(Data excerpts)
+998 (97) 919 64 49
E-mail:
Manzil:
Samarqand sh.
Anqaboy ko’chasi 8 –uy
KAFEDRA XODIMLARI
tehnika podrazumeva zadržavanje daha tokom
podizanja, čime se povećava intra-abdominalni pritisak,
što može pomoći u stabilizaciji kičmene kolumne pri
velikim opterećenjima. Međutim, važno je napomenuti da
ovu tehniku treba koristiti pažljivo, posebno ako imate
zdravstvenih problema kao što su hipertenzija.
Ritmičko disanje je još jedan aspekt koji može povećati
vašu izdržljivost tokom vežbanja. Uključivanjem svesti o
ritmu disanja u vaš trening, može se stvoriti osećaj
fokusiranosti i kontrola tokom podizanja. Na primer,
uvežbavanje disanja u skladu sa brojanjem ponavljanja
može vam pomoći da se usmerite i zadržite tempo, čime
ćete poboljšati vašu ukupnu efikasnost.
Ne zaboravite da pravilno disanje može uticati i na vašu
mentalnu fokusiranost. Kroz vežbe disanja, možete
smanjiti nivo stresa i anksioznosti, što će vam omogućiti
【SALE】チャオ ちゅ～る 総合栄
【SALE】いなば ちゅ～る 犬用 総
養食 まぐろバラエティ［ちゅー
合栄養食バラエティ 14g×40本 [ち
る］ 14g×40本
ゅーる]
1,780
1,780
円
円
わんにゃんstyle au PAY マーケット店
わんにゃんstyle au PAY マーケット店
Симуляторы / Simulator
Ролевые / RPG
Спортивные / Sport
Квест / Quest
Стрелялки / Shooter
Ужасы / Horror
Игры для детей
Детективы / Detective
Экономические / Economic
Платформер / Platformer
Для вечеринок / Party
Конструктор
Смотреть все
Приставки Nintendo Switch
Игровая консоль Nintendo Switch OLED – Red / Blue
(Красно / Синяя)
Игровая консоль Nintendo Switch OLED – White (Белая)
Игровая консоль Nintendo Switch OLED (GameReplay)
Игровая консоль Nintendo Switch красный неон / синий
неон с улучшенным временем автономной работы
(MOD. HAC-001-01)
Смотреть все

Job item: Within the entries above, find each line where "неон" appears; copy every one.

Task solution:
Игровая консоль Nintendo Switch красный неон / синий
неон с улучшенным временем автономной работы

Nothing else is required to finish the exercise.